Che palle, ovvero: Sermonti vs Benigni

“Il suo modo di attualizzare Dante è divertente ma non si possono dire spiritosaggini e cose un po’ ovvie per adescare il pubblico. Questo non è un buon servizio fatto al Poeta e nemmeno agli ascoltatori. Ho 78 anni e mi dispiace lasciare il campo a questo tipo di divulgazione allegra. Dante è duro e severo e ci vuole durezza e severità per capirlo. E’ un’operazione delicatissima, che non si può fare alla buona”.

Certo che Benigni è alla buona. Pochi giorni fa ho studiato alla meno peggio il primo canto, sul Sapegno, e nella mia fancazzista ignoranza ne sapevo comunque di più di quanto ha detto lui ieri sera.
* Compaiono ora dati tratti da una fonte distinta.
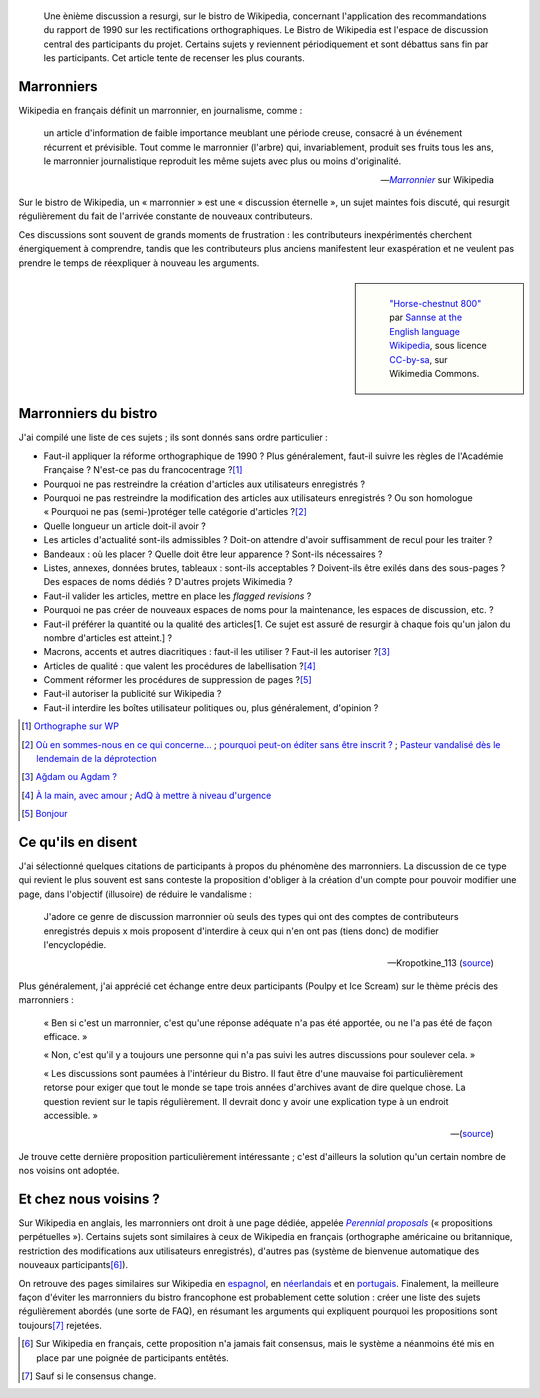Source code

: .. title: Les marronniers de Wikipedia
.. category: articles-fr
.. slug: les-marronniers-de-wikipedia
.. date: 2009-06-02 18:01:50
.. tags: Wikimedia
.. image: /images/2009-06-02_horse_chestnut_800.jpg
.. image-caption: Un marronnier

.. highlights::

    Une ènième discussion a resurgi, sur le bistro de Wikipedia, concernant l'application des recommandations du rapport de 1990 sur les rectifications orthographiques. Le Bistro de Wikipedia est l'espace de discussion central des participants du projet. Certains sujets y reviennent périodiquement et sont débattus sans fin par les participants. Cet article tente de recenser les plus courants.


Marronniers
===========

Wikipedia en français définit un marronnier, en journalisme, comme :

    un article d'information de faible importance meublant une période creuse, consacré à un événement récurrent et prévisible. Tout comme le marronnier (l'arbre) qui, invariablement, produit ses fruits tous les ans, le marronnier journalistique reproduit les même sujets avec plus ou moins d'originalité.

    --- |marronnier|_ sur Wikipedia

.. |marronnier| replace:: *Marronnier*

.. _marronnier: http://fr.wikipedia.org/wiki/Marronnier_(journalisme)


Sur le bistro de Wikipedia, un « marronnier » est une « discussion éternelle », un sujet maintes fois discuté, qui resurgit régulièrement du fait de l'arrivée constante de nouveaux contributeurs.

Ces discussions sont souvent de grands moments de frustration : les contributeurs inexpérimentés cherchent énergiquement à comprendre, tandis que les contributeurs plus anciens manifestent leur exaspération et ne veulent pas prendre le temps de réexpliquer à nouveau les arguments.

.. class:: rowstart-2 rowspan-5
.. sidebar::

   .. figure:: /images/2009-06-02_horse_chestnut_800.jpg

      `"Horse-chestnut 800" <https://commons.wikimedia.org/wiki/File:Horse-chestnut_800.jpg>`__ par `Sannse at the English language Wikipedia <https://en.wikipedia.org/wiki/User:Sannse>`__, sous licence `CC-by-sa <https://creativecommons.org/licenses/by-sa/3.0/legalcode>`__, sur Wikimedia Commons.


Marronniers du bistro
=====================

J'ai compilé une liste de ces sujets ; ils sont donnés sans ordre particulier :

-  Faut-il appliquer la réforme orthographique de 1990 ? Plus généralement, faut-il suivre les règles de l'Académie Française ? N'est-ce pas du francocentrage ?\ [#]_
-  Pourquoi ne pas restreindre la création d'articles aux utilisateurs enregistrés ?
-  Pourquoi ne pas restreindre la modification des articles aux utilisateurs enregistrés ? Ou son homologue « Pourquoi ne pas (semi-)protéger telle catégorie d'articles ?\ [#]_
-  Quelle longueur un article doit-il avoir ?
-  Les articles d'actualité sont-ils admissibles ? Doit-on attendre d'avoir suffisamment de recul pour les traiter ?
-  Bandeaux : où les placer ? Quelle doit être leur apparence ? Sont-ils nécessaires ?
-  Listes, annexes, données brutes, tableaux : sont-ils acceptables ? Doivent-ils être exilés dans des sous-pages ? Des espaces de noms dédiés ? D'autres projets Wikimedia ?
-  Faut-il valider les articles, mettre en place les *flagged revisions* ?
-  Pourquoi ne pas créer de nouveaux espaces de noms pour la maintenance, les espaces de discussion, etc. ?
-  Faut-il préférer la quantité ou la qualité des articles[1. Ce sujet est assuré de resurgir à chaque fois qu'un jalon du nombre d'articles est atteint.] ?
-  Macrons, accents et autres diacritiques : faut-il les utiliser ? Faut-il les autoriser ?\ [#]_
-  Articles de qualité : que valent les procédures de labellisation ?\ [#]_
-  Comment réformer les procédures de suppression de pages ?\ [#]_
-  Faut-il autoriser la publicité sur Wikipedia ?
-  Faut-il interdire les boîtes utilisateur politiques ou, plus généralement, d'opinion ?

.. [#] `Orthographe sur WP <http://fr.wikipedia.org/wiki/Wikip%C3%A9dia:Le_Bistro/2_juin_2009#Orthographe_sur_WP>`__

.. [#] `Où en sommes-nous en ce qui concerne... <http://fr.wikipedia.org/wiki/Wikip%C3%A9dia:Le_Bistro/20_avril_2008#O.C3.B9_en_sommes-nous_en_ce_qui_concerne_...>`__ ; `pourquoi peut-on éditer sans être inscrit ? <http://fr.wikipedia.org/wiki/Wikip%C3%A9dia:Le_Bistro/13_septembre_2008#pourquoi_peut-on_.C3.A9diter_sans_.C3.AAtre_inscrit.3F>`__ ; `Pasteur vandalisé dès le lendemain de la déprotection <http://fr.wikipedia.org/wiki/Wikip%C3%A9dia:Le_Bistro/17_novembre_2008#Pasteur_vandalis.C3.A9_d.C3.A8s_le_lendemain_de_la_d.C3.A9protection>`__

.. [#] `Ağdam ou Agdam ? <http://fr.wikipedia.org/wiki/Wikip%C3%A9dia:Le_Bistro/21_mars_2009#A.C4.9Fdam_ou_Agdam_.3F>`__

.. [#] `À la main, avec amour <http://fr.wikipedia.org/wiki/Wikip%C3%A9dia:Le_Bistro/24_mai_2009#.C3.80_la_main.2C_avec_amour>`__ ; `AdQ à mettre à niveau d'urgence <http://fr.wikipedia.org/wiki/Wikip%C3%A9dia:Le_Bistro/26_septembre_2007#AdQ_.C3.A0_mettre_.C3.A0_niveau_d.27urgence>`__

.. [#] `Bonjour <http://fr.wikipedia.org/wiki/Wikip%C3%A9dia:Le_Bistro/28_janvier_2008#Bonjour>`__

Ce qu'ils en disent
===================

J'ai sélectionné quelques citations de participants à propos du phénomène des marronniers. La discussion de ce type qui revient le plus souvent est sans conteste la proposition d'obliger à la création d'un compte pour pouvoir modifier une page, dans l'objectif (illusoire) de réduire le vandalisme :

    J'adore ce genre de discussion marronnier où seuls des types qui ont des comptes de contributeurs enregistrés depuis x mois proposent d'interdire à ceux qui n'en ont pas (tiens donc) de modifier l'encyclopédie.

    --- Kropotkine\_113 (`source <http://fr.wikipedia.org/wiki/Wikip%C3%A9dia:Le_Bistro/13_septembre_2008#pourquoi_peut-on_.C3.A9diter_sans_.C3.AAtre_inscrit.3F>`__)

Plus généralement, j'ai apprécié cet échange entre deux participants (Poulpy et Ice Scream) sur le thème précis des marronniers :

    « Ben si c'est un marronnier, c'est qu'une réponse adéquate n'a pas été apportée, ou ne l'a pas été de façon efficace. »

    « Non, c'est qu'il y a toujours une personne qui n'a pas suivi les autres discussions pour soulever cela. »

    « Les discussions sont paumées à l'intérieur du Bistro. Il faut être d'une mauvaise foi particulièrement retorse pour exiger que tout le monde se tape trois années d'archives avant de dire quelque chose. La question revient sur le tapis régulièrement. Il devrait donc y avoir une explication type à un endroit accessible. »

    --- (`source <https://fr.wikipedia.org/wiki/Wikip%C3%A9dia:Le_Bistro/18_mars_2008#P.C3.A9nis>`__)

Je trouve cette dernière proposition particulièrement intéressante ; c'est d'ailleurs la solution qu'un certain nombre de nos voisins ont adoptée.


Et chez nous voisins ?
======================

Sur Wikipedia en anglais, les marronniers ont droit à une page dédiée, appelée |perennial proposals|_ (« propositions perpétuelles »). Certains sujets sont similaires à ceux de Wikipedia en français (orthographe américaine ou britannique, restriction des modifications aux utilisateurs enregistrés), d'autres pas (système de bienvenue automatique des nouveaux participants\ [#]_).

.. |perennial proposals| replace:: *Perennial proposals*

.. _perennial proposals: http://en.wikipedia.org/wiki/Wikipedia:Perennial_proposals

On retrouve des pages similaires sur Wikipedia en `espagnol <http://es.wikipedia.org/wiki/Wikipedia:Debates_previos>`__, en `néerlandais <http://nl.wikipedia.org/wiki/Wikipedia:Terugkerende_discussies>`__ et en `portugais <http://pt.wikipedia.org/wiki/Wikipedia:Temas_recorrentes>`__. Finalement, la meilleure façon d'éviter les marronniers du bistro francophone est probablement cette solution : créer une liste des sujets régulièrement abordés (une sorte de FAQ), en résumant les arguments qui expliquent pourquoi les propositions sont toujours\ [#]_ rejetées.

.. [#] Sur Wikipedia en français, cette proposition n'a jamais fait consensus, mais le système a néanmoins été mis en place par une poignée de participants entêtés.

.. [#] Sauf si le consensus change.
Magari avrei evitato di dire che la Commedia è stata scritta perché Dio esista e simili vacuità ad effetto.

Ma Benigni ha fatto il miracolo di svestire la letteratura della sua aulica terribilità: e non costruendo altra pseudoletteratura similfuturista o trasformando in arte una scatoletta di merda, ma prendendo l’Arte, quella consacrata, quella del poeta laureatissimo, e liberandola dalle aule di stantii conferenzieri e accademici incartapecoriti che scrivono biblioteche su ogni verso. Se n’è reimpadronito, fregandosene degli anatemi intellettualoidi, e l’ha tradotta in una versione certamente semplificata, ma in grado di raggiungere coloro che altrimenti avrebbero ricordato soltanto il disgusto dantesco dei giorni scolastici, passati memorizzando contorte parafrasi. Quanto agli altri, nessuno gli vieta di sorbirsi dottissime lecturae dantis e ascoltare le cavernose recitazioni di Sermonti – che, fra l’altro, non mi risulta vadano deserte.
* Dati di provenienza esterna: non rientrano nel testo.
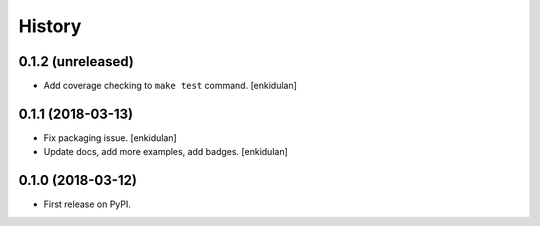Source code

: =======
History
=======

0.1.2 (unreleased)
------------------

- Add coverage checking to ``make test`` command.
  [enkidulan]


0.1.1 (2018-03-13)
------------------

- Fix packaging issue.
  [enkidulan]

- Update docs, add more examples, add badges.
  [enkidulan]


0.1.0 (2018-03-12)
------------------

* First release on PyPI.

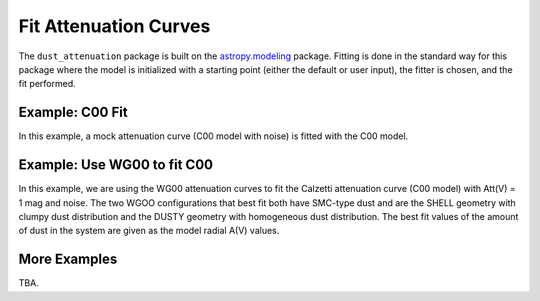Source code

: ######################
Fit Attenuation Curves
######################

The ``dust_attenuation`` package is built on the `astropy.modeling
<http://docs.astropy.org/en/stable/modeling/>`_ package.  Fitting is
done in the standard way for this package where the model is initialized
with a starting point (either the default or user input), the fitter
is chosen, and the fit performed.

Example: C00 Fit
================

In this example, a mock attenuation curve (C00 model with noise)
is fitted with the C00 model.

.. plot::
    :include-source:

    import matplotlib.pyplot as plt
    import numpy as np

    from astropy.modeling.fitting import LevMarLSQFitter
    import astropy.units as u

    from dust_attenuation.averages import C00

    # Create mock attenuation curve with C00 and Av = 1.3 mag
    # Better sampling using wavenumbers
    x = np.arange(0.5, 8.0, 0.1)/u.micron
    # Convert to microns
    x = 1/x

    att_model = C00(Av=1.3)
    y = att_model(x)
    # add some noise
    noise = np.random.normal(0, 0.2, y.shape)
    y += noise

    # initialize the model
    c00_init = C00()

    # pick the fitter
    fit = LevMarLSQFitter()

    # fit the data to the FM90 model using the fitter
    #   use the initialized model as the starting point
    c00_fit = fit(c00_init, x.value, y)

    print ('Fit results:\n', c00_fit)
    # plot the observed data, initial guess, and final fit
    fig, ax = plt.subplots()

    ax.plot(1/x, y, 'ko', label='Observed Curve')
    ax.plot(1/x.value, c00_init(x.value), label='Initial guess')
    ax.plot(1/x.value, c00_fit(x.value),
            label='Fitted model; Att(V) = %.2f' % (c00_fit.Av.value))

    ax.set_xlabel('$x$ [$\mu m^{-1}$]')
    ax.set_ylabel('$A(x)$')

    ax.set_title('Example C00 Fit ')

    ax.legend(loc='best')
    plt.tight_layout()
    plt.show()



Example: Use WG00 to fit C00
============================

In this example, we are using the WG00 attenuation curves to
fit the Calzetti attenuation curve (C00 model) with Att(V) = 1 mag and noise.
The two WGOO configurations that best fit both have SMC-type dust and are
the SHELL geometry with clumpy dust distribution and the
DUSTY geometry with homogeneous dust distribution.
The best fit values of the amount of dust in the system are given as the
model radial A(V) values.

.. plot::
    :include-source:

    import numpy as np
    import matplotlib.pyplot as plt
    from astropy.modeling.fitting import LevMarLSQFitter
    import astropy.units as u

    from dust_attenuation.averages import C00
    from dust_attenuation.radiative_transfer import WG00

    # Generate the C00 curve with Av = 1 mag and add some noise
    x = np.arange(1/2, 1/0.15, 0.1)/u.micron
    x= 1/x
    att_model = C00(Av=1)
    y = att_model(x)
    noise = np.random.normal(0, 0.05, y.shape)
    y += noise

    # Wavelength of V band
    x_Vband = 0.55

    geometries = ['shell', 'cloudy', 'dusty']
    dust_types = ['MW', 'SMC']
    dust_distribs = ['homogeneous', 'clumpy']

    # initialize the model
    WG00_init = WG00(tau_V=2)

    # pick the fitter
    fit = LevMarLSQFitter()

    # plot the observed data, initial guess, and final fit
    plt.figure(figsize=(15, 9))

    plt.plot(1/x, y, 'ko', label='C00 w/ Att(V) = 1', markersize=12,
             fillstyle='none', markeredgewidth=2)

    # Loop over the different configurations
    for geo in geometries:
        for dust in dust_types:
            for distrib in dust_distribs:

                label = geo + '_' + dust + '_' + distrib[0]

                if geo == 'cloudy': color = 'red'
                elif geo == 'dusty': color = 'blue'
                elif geo == 'shell': color = 'green'

                if dust == 'MW': marker = 'o'
                elif dust == 'SMC': marker = '^'

                if distrib == 'homogeneous': ls = '--'
                if distrib == 'clumpy':  ls = '-'

                WG00_init.get_model(geometry = geo,
                                    dust_type = dust,
                                    dust_distribution = distrib)

                # fit the data to the WG00 model using the fitter
                #   use the initialized model as the starting point
                WG00_fit = fit(WG00_init, x.value, y)

                # add best fitting Att(V) value to label
                #   since the C00 model is in Att units, then best fit
                #   tau_V value will actually be Att(V)
                label = '%s; A(V) = %.2f' % (label, WG00_fit.tau_V.value)

                plt.plot(1/x.value, WG00_fit(x.value),
                         label = label, ls = ls, lw = 2, color = color,
                         marker = marker, markevery = 10, markersize = 8 )


    plt.xlabel('$x$ [$\mu m^{-1}$]', size=16)
    plt.ylabel(r'$Att(x)$', size=16)

    plt.ylim(-0.1, 4.0)

    plt.title('Example: fit C00 with WG00', size=20)
    plt.tick_params(labelsize=15)
    plt.legend(loc='upper left', fontsize=18, ncol=2)
    plt.tight_layout()
    plt.show()

More Examples
=============

TBA.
Quella sermontesca mi pare la spocchia di chi smerda Baricco perché non è Manzoni e Allevi perché non è Bach: appunto, Baricco e Allevi non sono Manzoni e Bach, sono qualcosa di diverso e hanno un pubblico diverso. Parte di questo pubblico potrebbe anche partire “dal basso” e avvicinarsi poi a un approfondimento, ma non dev’esser questa l’unica ragione di dignità per i divulgatori/intrattenitori (tanto più che, se quello di Benigni è intrattenimento in senso deteriore, le stronzate televisive cui siamo abituati che cosa sarebbero?!?).

Rivendico il valore del divertimento in sé, del piacere culturale semplice, tanto più quando tocca corde umane – forse banali, forse poco filologicamente accurate e poco letterarie, ma quanto umane!
Ricordo che i poemi cavallereschi, altra palla scolastica infinita (Sisto, ti voglio bene, ma l’Ariosto l’odiavo, ammettiamolo) venivano scritti per divertire la corte e diventavano bestseller. Nel Quattrocento fior di umanisti “s’abbassavano” a scrivere canti di carnevale a doppio senso osceno.

Ma noi abbiamo perso la capacità di trovare un bello “elevato” nel semplice. Forse perché quella stronza della società (è sempre colpa della società, nonché delle mezze stagioni che, si sa, sono assenteiste peggio dei dipendenti pubblici) ci circonda in effetti di banalizzazioni estreme; quindi, per difenderci, per distinguerci dalla marmaglia, preferiamo arroccarci dietro la complicazione estrema.
Che è il modo migliore per fa sì che la maggior parte della gente, scoraggiata, si arrenda alla banalità totale.